▸ Exercise requirements: From the line with "Krisstöd och uppföljning" through the line with "årligen. Dokumentera datumen och", inclusive, return each line of the data below exactly and leave the rest out.

═══ Data supplied ═══

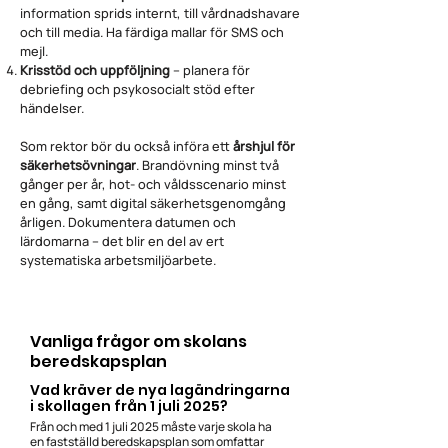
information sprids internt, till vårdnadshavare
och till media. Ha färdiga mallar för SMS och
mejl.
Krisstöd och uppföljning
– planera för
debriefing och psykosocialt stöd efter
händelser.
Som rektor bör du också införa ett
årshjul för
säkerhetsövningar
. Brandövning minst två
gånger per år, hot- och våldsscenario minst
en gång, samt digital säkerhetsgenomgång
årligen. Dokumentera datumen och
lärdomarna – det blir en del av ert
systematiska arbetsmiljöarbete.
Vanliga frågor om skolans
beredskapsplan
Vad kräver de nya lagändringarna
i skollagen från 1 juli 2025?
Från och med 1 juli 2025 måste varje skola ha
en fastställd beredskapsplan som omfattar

═══

▸ Answer to this task:
Krisstöd och uppföljning
– planera för
debriefing och psykosocialt stöd efter
händelser.
Som rektor bör du också införa ett
årshjul för
säkerhetsövningar
. Brandövning minst två
gånger per år, hot- och våldsscenario minst
en gång, samt digital säkerhetsgenomgång
årligen. Dokumentera datumen och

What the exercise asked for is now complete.